Взгляните на современное состояние общества. Тогда мы вооружались против безбожных отступников от народно-церковной жизни, против ложных дешевых либералов в чиновничьих мундирах, потерявших все дорогое для народа, якобы во имя прогресса, а на самом деле лишь по своему непроходимому невежеству в области религии и морали. Теперь приходится видеть тупую ложь и лицемерие, проникшими и в правый лагерь. Приходится встречать каждую минуту явления, где уже не либеральными фразами из журналов прикрывается холодный карьеризм и презрение к меньшей братии, но, увы, - священными словами Божественного писания и святыми обычаями Церкви. И насколько поклонение Христу Его бичевателей гнуснее и преступнее самых бичеваний, настолько же эта низкая эксплуатация веры гибельнее для нее, чем прежнее бесцеремонное ее попирание - Достоевский все надежды обновления возлагал на молодежь, на ее готовность к самоотверженному подвигу (ч. I, с. 81); может быть, его молодежь не вся изменила, и мы знаем о нескольких работниках, трудящихся по углам России во имя его заветов над просвещением народа. Но в наше печальное время гораздо чаще замечается такая продажность молодежи, такой житейский практицизм, такая легкая ассимилляция чиновническим понятиям, которой просто удивляться надо, как психологическому феномену. Отсюда ясно, что в либеральном настроении учащихся умов личный эгоизм - "искание воли для себя только" - имеет гораздо большее значение, чем у "прежних". Одно и то же расширение своего себялюбивого "я", выражавшееся в студенческие годы в пренебрежении к законам, в молодом чиновнике естественно не перерождается, а лишь видоизменяется в деспотизм и наглое чванство.
Этот "практический нигилизм", царящий даже и в тех обществах, где нечистые уста не стыдятся постоянно произносить имя Христово, конечно, всего гибельнее отразится на "малых сих", на народе и на учащемся юношестве.
Но всего плачевнее появление подобной действительности после такого высокого подъема русского духа. Многое, очень многое из проповеди Аксакова и Достоевского было принято общественным мнением; студенчество единодушно увлекалось учеником последнего, Соловьевым, которого широкий ум мирил лучшее в идеалах своих противников с христианскими началами. Мы ждали близкого времени дружного объединения общества в христианстве и народности; а между тем теперь все разъединено, раздроблено на куски; все мосты между берегами сожжены, все связующие нити перерезаны, и естественно, современные обличители не ограничиваются осуждением людей, а осыпают хулами и священнейшие правила.

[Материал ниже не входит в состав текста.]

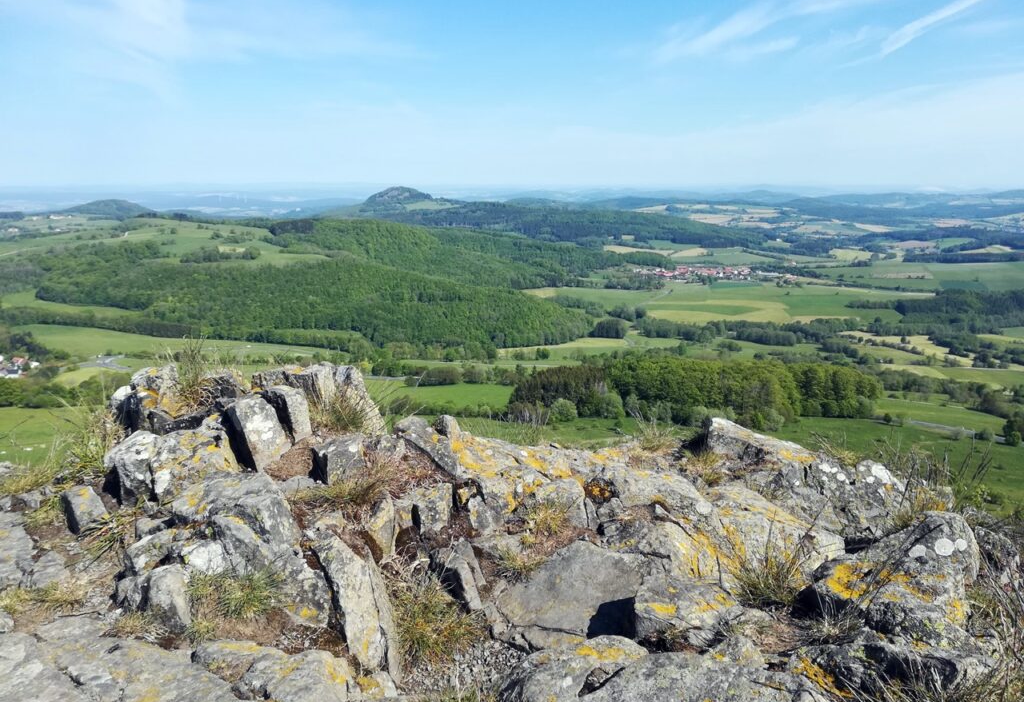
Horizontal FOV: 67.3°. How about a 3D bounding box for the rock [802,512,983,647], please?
[{"bbox_3d":[1.284,0.777,2.680,0.501,0.331,0.420,1,13,6],"label":"rock"}]

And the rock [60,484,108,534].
[{"bbox_3d":[-2.001,0.737,3.600,0.210,0.200,0.180,-7,14,-29],"label":"rock"}]

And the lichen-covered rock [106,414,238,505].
[{"bbox_3d":[-1.524,0.481,3.500,0.524,0.307,0.400,-2,13,-8],"label":"lichen-covered rock"}]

Но унывать ли следует отсюда? Может быть, чрез беды жизни нам яснее определится ее истинный путь? Вот если веришь в свет Евангелия, спустись-ка с ним в эту тьму, а для этого не в желаниях и идеалах, а на самом деле просвети свою собственную внутреннюю жизнь настолько, чтобы не потеряться в этой тьме, но осветить и ее.
Если когда, то именно теперь этому практическому нигилизму нужно противопоставить жизненную веру и любовь, самоотверженное участие в судьбе брата и широту христианских понятий.
Явятся ли такие служители истины? Выберутся ли искания нашего юношества на путь служения Христу и Церкви? Или нашему студенчеству и впредь суждено носить обманчивую маску духовной жизни на несколько школьных годов, чтобы затем обнаружить под нею мертвый скелет житейского себялюбия и духовного бессилия? Свидетельствует ли убранство смоковницы о сокрытых под ним зреющих плодах, или ее красивые листья прикрывают лишь ее бесплодную наготу?